Ya está.
Sutilezas cronológicas aparte, se acabó el siglo XX y empieza el XXI, se acabó el segundo milenio y nos metemos de cabeza en el tercero.
Y por lo que sabemos nada de monolitos, nada de extraterrestres y nada de vida en otros planetas. Y nada de Inteligencias Artificiales, nada de antigravedad, nada de teletransportación y nada de hiperespacios o robots más o menos simpáticos.
Podría resultar un duro golpe para los aficionados a la ciencia-ficción no encontrarse en el mundo que se habían previsto en ciento, miles de novelas y cuentos, pero eso tampoco es del todo cierto. Nos rodean cientos, miles de aparentemente cotidianos adminículos propios de nuestro tiempo, con los que el aficionado de hace cincuenta años vería colmadas todas sus espectativas; comunicadores personales, en forma de teléfono móvil, capaces de contactar con cualquiera en cualquier parte del mundo en menos de cinco segundos, ordenadores diez veces más potentes de lo que hace sólo cincuenta años se consideraba suficiente para todos los cálculos científicos y financieros del mundo olvidados en un rincón de la casa por obsoletos, se cocina sin fuego en cajas y placas que ni siquiera desprenden calor, intervenciones quirúrjicas que hace pocos años tardaban horas en completarse y suponían una penosa convalencia se han transformado en diez minutos de aplicación de ultrasonidos y una vuelta inmediata a la vida normal.
Y también hay enfermedades tan terribles que se han convertido en pocos años en una plaga mundial, hambrunas como nunca antes se habían conocido y tal desequilibrio en el reparto de los recursos que hasta nuestras gordas y lustrosas mascotas son más ricas
y reciben mejores cuidados médicos que millones de seres humanos.
Vivimos realmente en el futuro, uno de los muchos futuros que hubiera sido posible imaginar, y que al joven Asimov hubiera maravillado igual que cualquier otro de los leídos en sus amados pulps o imaginados por el mismo.
Y todo ha ocurrido casi sin darnos cuenta, en el día a día cotidiano. Y eso nos ha convertido, como generación, en algo que hacía cien años que no se daba; en antigüedades.
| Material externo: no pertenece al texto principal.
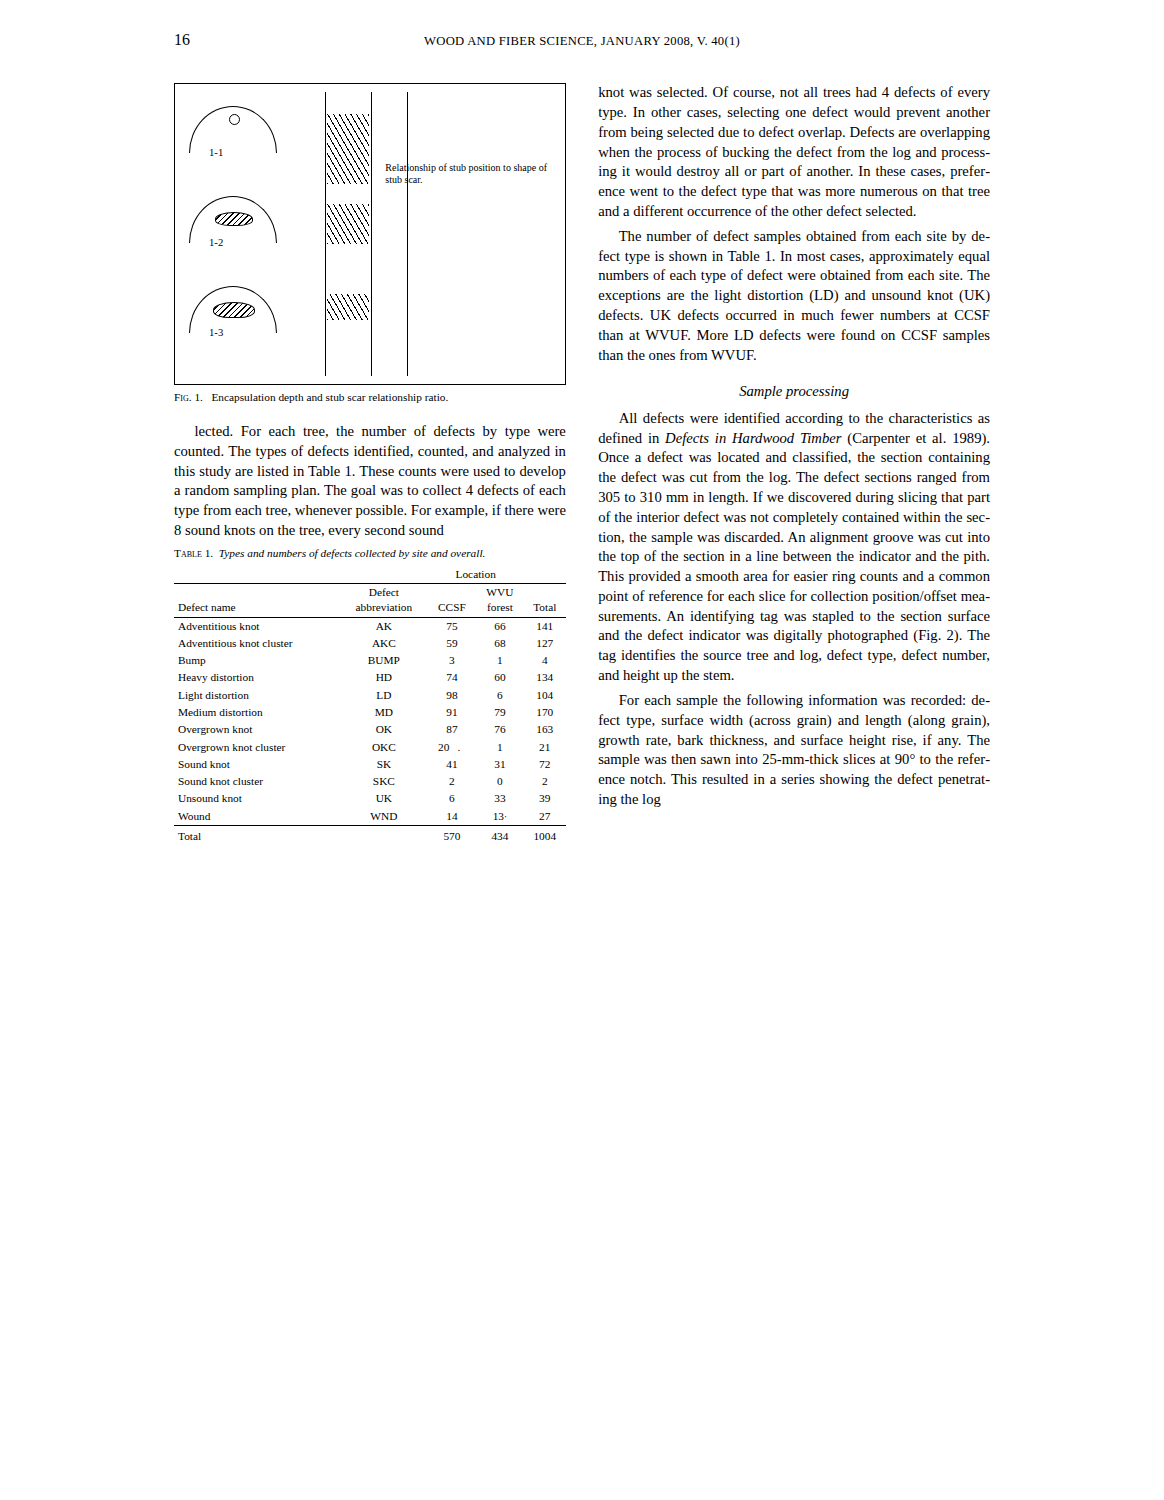16
WOOD AND FIBER SCIENCE, JANUARY 2008, V. 40(1)
1-1
1-2
1-3
Relationship of stub position to shape of stub scar.
Fig. 1. Encapsulation depth and stub scar relationship ratio.
lected. For each tree, the number of defects by type were counted. The types of defects identified, counted, and analyzed in this study are listed in Table 1. These counts were used to develop a random sampling plan. The goal was to collect 4 defects of each type from each tree, whenever possible. For example, if there were 8 sound knots on the tree, every second sound
Table 1. Types and numbers of defects collected by site and overall.
| | | Location | |
| --- | --- | --- | --- |
| Defect name | Defect abbreviation | CCSF | WVU forest | Total |
| Adventitious knot | AK | 75 | 66 | 141 |
| Adventitious knot cluster | AKC | 59 | 68 | 127 |
| Bump | BUMP | 3 | 1 | 4 |
| Heavy distortion | HD | 74 | 60 | 134 |
| Light distortion | LD | 98 | 6 | 104 |
| Medium distortion | MD | 91 | 79 | 170 |
| Overgrown knot | OK | 87 | 76 | 163 |
| Overgrown knot cluster | OKC | 20 . | 1 | 21 |
| Sound knot | SK | 41 | 31 | 72 |
| Sound knot cluster | SKC | 2 | 0 | 2 |
| Unsound knot | UK | 6 | 33 | 39 |
| Wound | WND | 14 | 13 · | 27 |
| Total | | 570 | 434 | 1004 |
knot was selected. Of course, not all trees had 4 defects of every type. In other cases, selecting one defect would prevent another from being selected due to defect overlap. Defects are overlapping when the process of bucking the defect from the log and processing it would destroy all or part of another. In these cases, preference went to the defect type that was more numerous on that tree and a different occurrence of the other defect selected.
The number of defect samples obtained from each site by defect type is shown in Table 1. In most cases, approximately equal numbers of each type of defect were obtained from each site. The exceptions are the light distortion (LD) and unsound knot (UK) defects. UK defects occurred in much fewer numbers at CCSF than at WVUF. More LD defects were found on CCSF samples than the ones from WVUF.
Sample processing
All defects were identified according to the characteristics as defined in Defects in Hardwood Timber (Carpenter et al. 1989). Once a defect was located and classified, the section containing the defect was cut from the log. The defect sections ranged from 305 to 310 mm in length. If we discovered during slicing that part of the interior defect was not completely contained within the section, the sample was discarded. An alignment groove was cut into the top of the section in a line between the indicator and the pith. This provided a smooth area for easier ring counts and a common point of reference for each slice for collection position/offset measurements. An identifying tag was stapled to the section surface and the defect indicator was digitally photographed (Fig. 2). The tag identifies the source tree and log, defect type, defect number, and height up the stem.
For each sample the following information was recorded: defect type, surface width (across grain) and length (along grain), growth rate, bark thickness, and surface height rise, if any. The sample was then sawn into 25-mm-thick slices at 90° to the reference notch. This resulted in a series showing the defect penetrating the log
Los niños que nazcan a partir del 1 de enero del 2001 nos verán dentro de quince, veinte años, como sorprendentes atavismos de otra época en la que la vida era distinta, ni más fácil ni más difícil pero desde luego, muy distinta.
Ya hoy, millones de jovencitos se asombran de que sus abuelos, padres, hermanos mayores, fueran capaz de articular sus relaciones sociales sin la telefonía móvil, a muchos más les cuesta creer que alguna vez la televisión fue en blanco y negro. A mi mismo me resulta asombroso pensar que cuando nací, mis padres ni siquiera tenían en mente la posibilidad de instalar el teléfono en casa.
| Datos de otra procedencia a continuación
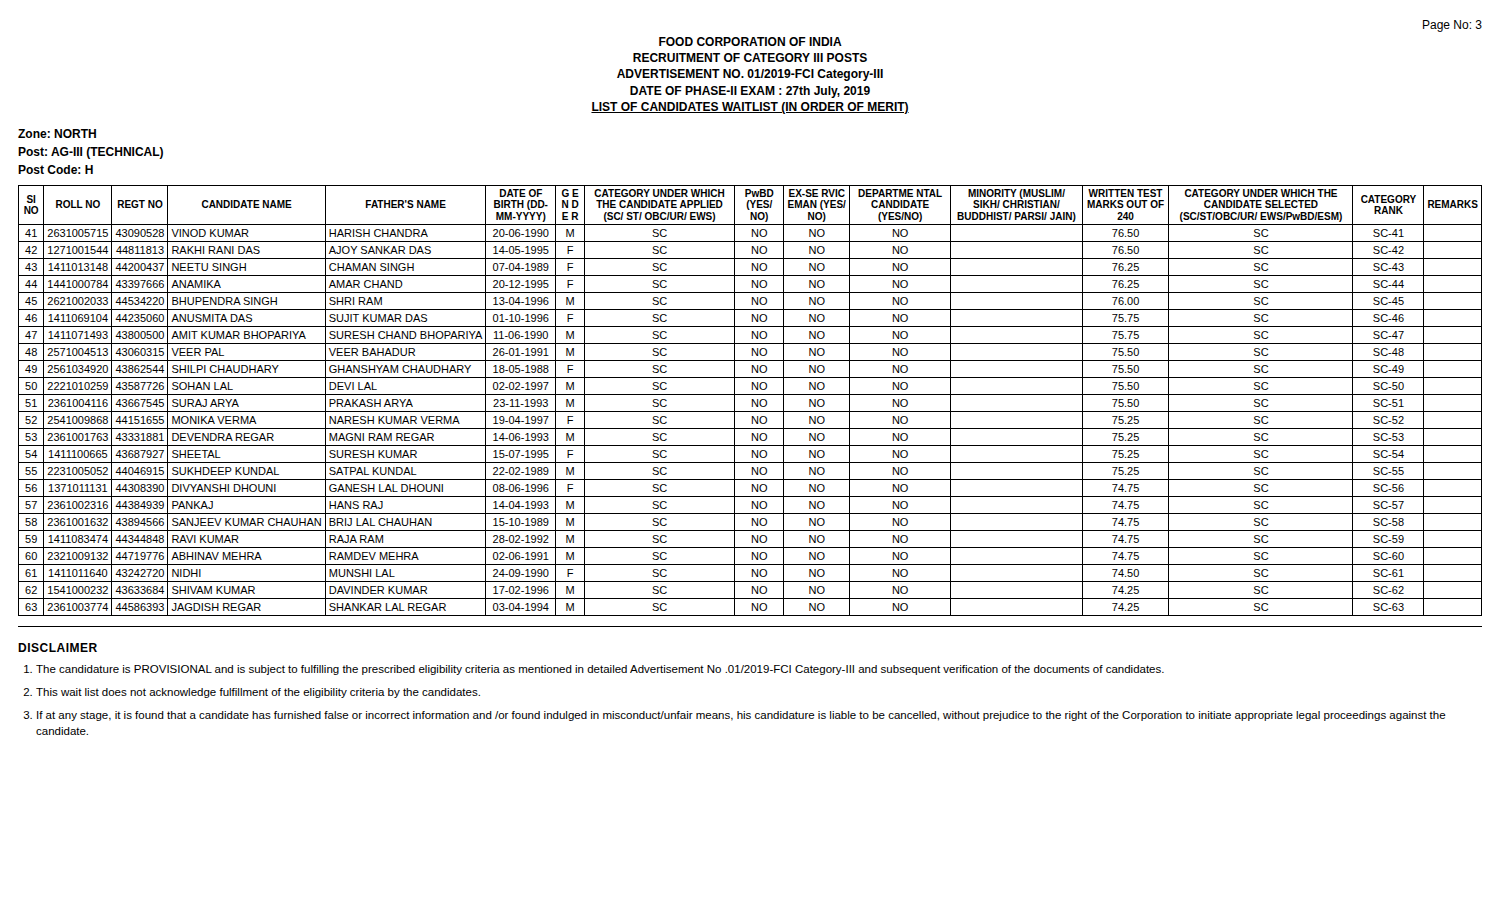Page No: 3
FOOD CORPORATION OF INDIA
RECRUITMENT OF CATEGORY III POSTS
ADVERTISEMENT NO. 01/2019-FCI Category-III
DATE OF PHASE-II EXAM : 27th July, 2019
LIST OF CANDIDATES WAITLIST (IN ORDER OF MERIT)
Zone: NORTH
Post: AG-III (TECHNICAL)
Post Code: H
| SI NO | ROLL NO | REGT NO | CANDIDATE NAME | FATHER'S NAME | DATE OF BIRTH (DD-MM-YYYY) | G E N D E R | CATEGORY UNDER WHICH THE CANDIDATE APPLIED (SC/ ST/ OBC/UR/ EWS) | PwBD (YES/ NO) | EX-SE RVIC EMAN (YES/ NO) | DEPARTME NTAL CANDIDATE (YES/NO) | MINORITY (MUSLIM/ SIKH/ CHRISTIAN/ BUDDHIST/ PARSI/ JAIN) | WRITTEN TEST MARKS OUT OF 240 | CATEGORY UNDER WHICH THE CANDIDATE SELECTED (SC/ST/OBC/UR/ EWS/PwBD/ESM) | CATEGORY RANK | REMARKS |
| --- | --- | --- | --- | --- | --- | --- | --- | --- | --- | --- | --- | --- | --- | --- | --- |
| 41 | 2631005715 | 43090528 | VINOD KUMAR | HARISH CHANDRA | 20-06-1990 | M | SC | NO | NO | NO | | 76.50 | SC | SC-41 | |
| 42 | 1271001544 | 44811813 | RAKHI RANI DAS | AJOY SANKAR DAS | 14-05-1995 | F | SC | NO | NO | NO | | 76.50 | SC | SC-42 | |
| 43 | 1411013148 | 44200437 | NEETU SINGH | CHAMAN SINGH | 07-04-1989 | F | SC | NO | NO | NO | | 76.25 | SC | SC-43 | |
| 44 | 1441000784 | 43397666 | ANAMIKA | AMAR CHAND | 20-12-1995 | F | SC | NO | NO | NO | | 76.25 | SC | SC-44 | |
| 45 | 2621002033 | 44534220 | BHUPENDRA SINGH | SHRI RAM | 13-04-1996 | M | SC | NO | NO | NO | | 76.00 | SC | SC-45 | |
| 46 | 1411069104 | 44235060 | ANUSMITA DAS | SUJIT KUMAR DAS | 01-10-1996 | F | SC | NO | NO | NO | | 75.75 | SC | SC-46 | |
| 47 | 1411071493 | 43800500 | AMIT KUMAR BHOPARIYA | SURESH CHAND BHOPARIYA | 11-06-1990 | M | SC | NO | NO | NO | | 75.75 | SC | SC-47 | |
| 48 | 2571004513 | 43060315 | VEER PAL | VEER BAHADUR | 26-01-1991 | M | SC | NO | NO | NO | | 75.50 | SC | SC-48 | |
| 49 | 2561034920 | 43862544 | SHILPI CHAUDHARY | GHANSHYAM CHAUDHARY | 18-05-1988 | F | SC | NO | NO | NO | | 75.50 | SC | SC-49 | |
| 50 | 2221010259 | 43587726 | SOHAN LAL | DEVI LAL | 02-02-1997 | M | SC | NO | NO | NO | | 75.50 | SC | SC-50 | |
| 51 | 2361004116 | 43667545 | SURAJ ARYA | PRAKASH ARYA | 23-11-1993 | M | SC | NO | NO | NO | | 75.50 | SC | SC-51 | |
| 52 | 2541009868 | 44151655 | MONIKA VERMA | NARESH KUMAR VERMA | 19-04-1997 | F | SC | NO | NO | NO | | 75.25 | SC | SC-52 | |
| 53 | 2361001763 | 43331881 | DEVENDRA REGAR | MAGNI RAM REGAR | 14-06-1993 | M | SC | NO | NO | NO | | 75.25 | SC | SC-53 | |
| 54 | 1411100665 | 43687927 | SHEETAL | SURESH KUMAR | 15-07-1995 | F | SC | NO | NO | NO | | 75.25 | SC | SC-54 | |
| 55 | 2231005052 | 44046915 | SUKHDEEP KUNDAL | SATPAL KUNDAL | 22-02-1989 | M | SC | NO | NO | NO | | 75.25 | SC | SC-55 | |
| 56 | 1371011131 | 44308390 | DIVYANSHI DHOUNI | GANESH LAL DHOUNI | 08-06-1996 | F | SC | NO | NO | NO | | 74.75 | SC | SC-56 | |
| 57 | 2361002316 | 44384939 | PANKAJ | HANS RAJ | 14-04-1993 | M | SC | NO | NO | NO | | 74.75 | SC | SC-57 | |
| 58 | 2361001632 | 43894566 | SANJEEV KUMAR CHAUHAN | BRIJ LAL CHAUHAN | 15-10-1989 | M | SC | NO | NO | NO | | 74.75 | SC | SC-58 | |
| 59 | 1411083474 | 44344848 | RAVI KUMAR | RAJA RAM | 28-02-1992 | M | SC | NO | NO | NO | | 74.75 | SC | SC-59 | |
| 60 | 2321009132 | 44719776 | ABHINAV MEHRA | RAMDEV MEHRA | 02-06-1991 | M | SC | NO | NO | NO | | 74.75 | SC | SC-60 | |
| 61 | 1411011640 | 43242720 | NIDHI | MUNSHI LAL | 24-09-1990 | F | SC | NO | NO | NO | | 74.50 | SC | SC-61 | |
| 62 | 1541000232 | 43633684 | SHIVAM KUMAR | DAVINDER KUMAR | 17-02-1996 | M | SC | NO | NO | NO | | 74.25 | SC | SC-62 | |
| 63 | 2361003774 | 44586393 | JAGDISH REGAR | SHANKAR LAL REGAR | 03-04-1994 | M | SC | NO | NO | NO | | 74.25 | SC | SC-63 | |
DISCLAIMER
The candidature is PROVISIONAL and is subject to fulfilling the prescribed eligibility criteria as mentioned in detailed Advertisement No .01/2019-FCI Category-III and subsequent verification of the documents of candidates.
This wait list does not acknowledge fulfillment of the eligibility criteria by the candidates.
If at any stage, it is found that a candidate has furnished false or incorrect information and /or found indulged in misconduct/unfair means, his candidature is liable to be cancelled, without prejudice to the right of the Corporation to initiate appropriate legal proceedings against the candidate.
Y ahora, aunque nos asombramos de esas pequeñas cuestiones, tampoco damos mayor importancia a lo ocurrido, fue sólo hace unos años antes, lejanos, es posible, pero sin una fecha significativa sobre la que hacer pivotar toda la civilización. Era nuestra época, un poco anterior, con menos inventos y otras preocupaciones, pero de la que al cabo, nos sentimos en cierto modo contemporáneos.
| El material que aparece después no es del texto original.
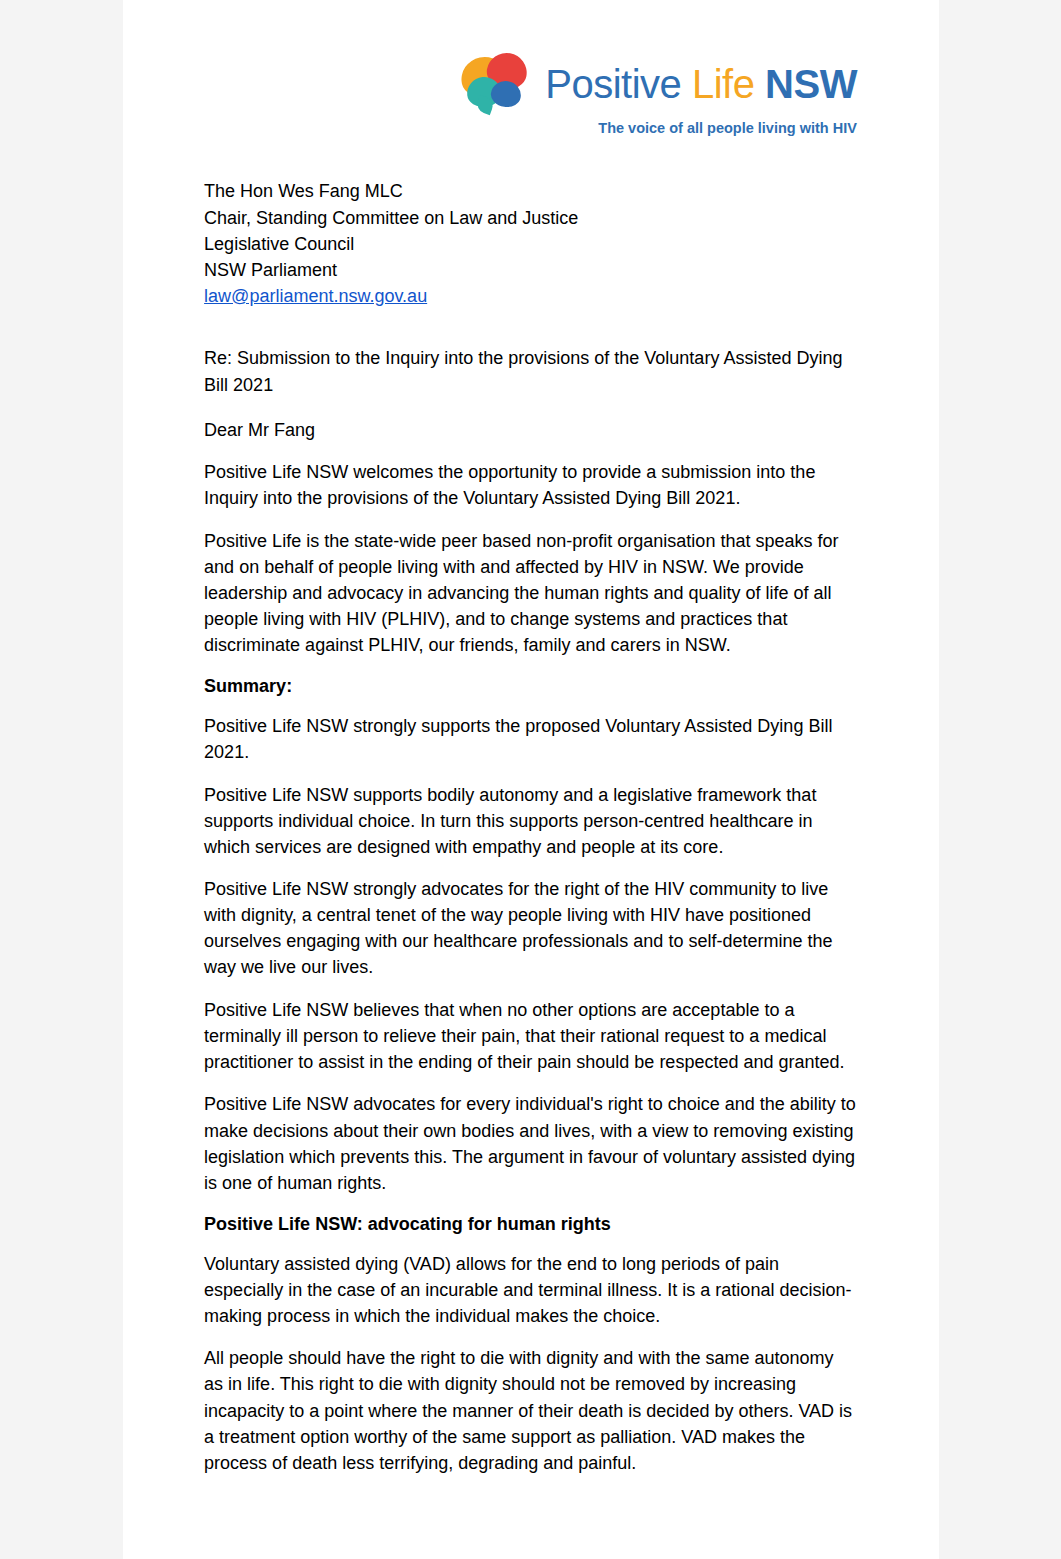Positive Life NSW
The voice of all people living with HIV
The Hon Wes Fang MLC
Chair, Standing Committee on Law and Justice
Legislative Council
NSW Parliament
law@parliament.nsw.gov.au
Re: Submission to the Inquiry into the provisions of the Voluntary Assisted Dying Bill 2021
Dear Mr Fang
Positive Life NSW welcomes the opportunity to provide a submission into the Inquiry into the provisions of the Voluntary Assisted Dying Bill 2021.
Positive Life is the state-wide peer based non-profit organisation that speaks for and on behalf of people living with and affected by HIV in NSW. We provide leadership and advocacy in advancing the human rights and quality of life of all people living with HIV (PLHIV), and to change systems and practices that discriminate against PLHIV, our friends, family and carers in NSW.
Summary:
Positive Life NSW strongly supports the proposed Voluntary Assisted Dying Bill 2021.
Positive Life NSW supports bodily autonomy and a legislative framework that supports individual choice. In turn this supports person-centred healthcare in which services are designed with empathy and people at its core.
Positive Life NSW strongly advocates for the right of the HIV community to live with dignity, a central tenet of the way people living with HIV have positioned ourselves engaging with our healthcare professionals and to self-determine the way we live our lives.
Positive Life NSW believes that when no other options are acceptable to a terminally ill person to relieve their pain, that their rational request to a medical practitioner to assist in the ending of their pain should be respected and granted.
Positive Life NSW advocates for every individual's right to choice and the ability to make decisions about their own bodies and lives, with a view to removing existing legislation which prevents this. The argument in favour of voluntary assisted dying is one of human rights.
Positive Life NSW: advocating for human rights
Voluntary assisted dying (VAD) allows for the end to long periods of pain especially in the case of an incurable and terminal illness. It is a rational decision-making process in which the individual makes the choice.
All people should have the right to die with dignity and with the same autonomy as in life. This right to die with dignity should not be removed by increasing incapacity to a point where the manner of their death is decided by others. VAD is a treatment option worthy of the same support as palliation. VAD makes the process of death less terrifying, degrading and painful.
¿Pero que ocurrirá con nuestros futuros hijos, sobrinos, nietos? ¿Cómo nos verán? ¿Qué pensarán de nuestras rancias historias de ordenadores con teclado y videófonos móviles exclusivamente de voz?
Pensarán que somos antiguallas del siglo pasado, viejos, que imaginando futuros asombroso, sólo cuentan historias de un pasado más asombroso aún, mientras hojean añorantes el librito LA CIENCIA-FICCIÓN A LA LUZ DE LAS BOMBILLAS de un centenario Domingo Santos.